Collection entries
________________________

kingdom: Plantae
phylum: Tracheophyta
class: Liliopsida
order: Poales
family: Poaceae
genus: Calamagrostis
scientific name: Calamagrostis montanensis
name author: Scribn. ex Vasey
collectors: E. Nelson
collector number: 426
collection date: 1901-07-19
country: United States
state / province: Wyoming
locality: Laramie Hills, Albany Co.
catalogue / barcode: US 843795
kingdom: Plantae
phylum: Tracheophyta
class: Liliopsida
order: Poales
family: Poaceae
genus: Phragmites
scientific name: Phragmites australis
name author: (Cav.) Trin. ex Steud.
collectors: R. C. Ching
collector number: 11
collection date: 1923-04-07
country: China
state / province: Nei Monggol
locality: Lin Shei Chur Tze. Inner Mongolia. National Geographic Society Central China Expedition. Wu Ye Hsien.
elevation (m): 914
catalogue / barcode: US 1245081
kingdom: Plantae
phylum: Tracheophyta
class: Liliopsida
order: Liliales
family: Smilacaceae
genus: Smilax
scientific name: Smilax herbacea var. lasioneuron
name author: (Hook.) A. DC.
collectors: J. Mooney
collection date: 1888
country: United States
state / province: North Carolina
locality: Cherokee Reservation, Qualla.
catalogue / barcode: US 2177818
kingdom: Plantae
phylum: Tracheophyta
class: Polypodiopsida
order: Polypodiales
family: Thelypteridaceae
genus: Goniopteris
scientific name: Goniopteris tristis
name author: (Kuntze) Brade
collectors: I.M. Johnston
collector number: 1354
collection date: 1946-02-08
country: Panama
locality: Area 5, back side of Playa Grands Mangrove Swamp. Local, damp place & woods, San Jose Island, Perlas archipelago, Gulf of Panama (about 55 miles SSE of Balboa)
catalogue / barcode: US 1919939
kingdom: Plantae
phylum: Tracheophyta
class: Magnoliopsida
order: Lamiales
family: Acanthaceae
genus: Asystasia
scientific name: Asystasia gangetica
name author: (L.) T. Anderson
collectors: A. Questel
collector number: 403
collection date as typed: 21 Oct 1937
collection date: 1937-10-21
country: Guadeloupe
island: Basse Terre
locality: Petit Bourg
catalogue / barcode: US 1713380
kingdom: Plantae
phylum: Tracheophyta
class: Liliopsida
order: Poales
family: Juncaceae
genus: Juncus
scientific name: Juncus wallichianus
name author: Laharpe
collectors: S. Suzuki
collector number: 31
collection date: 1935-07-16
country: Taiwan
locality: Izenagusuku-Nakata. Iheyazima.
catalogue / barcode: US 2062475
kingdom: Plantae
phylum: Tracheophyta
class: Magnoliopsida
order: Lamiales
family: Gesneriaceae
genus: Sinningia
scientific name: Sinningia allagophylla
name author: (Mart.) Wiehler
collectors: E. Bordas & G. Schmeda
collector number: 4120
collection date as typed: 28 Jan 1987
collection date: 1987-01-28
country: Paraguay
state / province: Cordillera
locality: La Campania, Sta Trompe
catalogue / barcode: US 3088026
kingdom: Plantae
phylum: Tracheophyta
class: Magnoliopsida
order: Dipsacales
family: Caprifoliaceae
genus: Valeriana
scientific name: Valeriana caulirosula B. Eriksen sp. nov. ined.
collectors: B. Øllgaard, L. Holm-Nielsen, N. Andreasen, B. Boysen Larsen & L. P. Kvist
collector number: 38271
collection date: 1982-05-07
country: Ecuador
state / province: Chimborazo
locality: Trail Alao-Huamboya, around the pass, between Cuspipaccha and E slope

________________________

_AIM_
Print again, without changes, the lines between the one containing "collectors: R. C. Ching" and the one containing "country: Taiwan", including both of those lines.

_REPLY_
collectors: R. C. Ching
collector number: 11
collection date: 1923-04-07
country: China
state / province: Nei Monggol
locality: Lin Shei Chur Tze. Inner Mongolia. National Geographic Society Central China Expedition. Wu Ye Hsien.
elevation (m): 914
catalogue / barcode: US 1245081
kingdom: Plantae
phylum: Tracheophyta
class: Liliopsida
order: Liliales
family: Smilacaceae
genus: Smilax
scientific name: Smilax herbacea var. lasioneuron
name author: (Hook.) A. DC.
collectors: J. Mooney
collection date: 1888
country: United States
state / province: North Carolina
locality: Cherokee Reservation, Qualla.
catalogue / barcode: US 2177818
kingdom: Plantae
phylum: Tracheophyta
class: Polypodiopsida
order: Polypodiales
family: Thelypteridaceae
genus: Goniopteris
scientific name: Goniopteris tristis
name author: (Kuntze) Brade
collectors: I.M. Johnston
collector number: 1354
collection date: 1946-02-08
country: Panama
locality: Area 5, back side of Playa Grands Mangrove Swamp. Local, damp place & woods, San Jose Island, Perlas archipelago, Gulf of Panama (about 55 miles SSE of Balboa)
catalogue / barcode: US 1919939
kingdom: Plantae
phylum: Tracheophyta
class: Magnoliopsida
order: Lamiales
family: Acanthaceae
genus: Asystasia
scientific name: Asystasia gangetica
name author: (L.) T. Anderson
collectors: A. Questel
collector number: 403
collection date as typed: 21 Oct 1937
collection date: 1937-10-21
country: Guadeloupe
island: Basse Terre
locality: Petit Bourg
catalogue / barcode: US 1713380
kingdom: Plantae
phylum: Tracheophyta
class: Liliopsida
order: Poales
family: Juncaceae
genus: Juncus
scientific name: Juncus wallichianus
name author: Laharpe
collectors: S. Suzuki
collector number: 31
collection date: 1935-07-16
country: Taiwan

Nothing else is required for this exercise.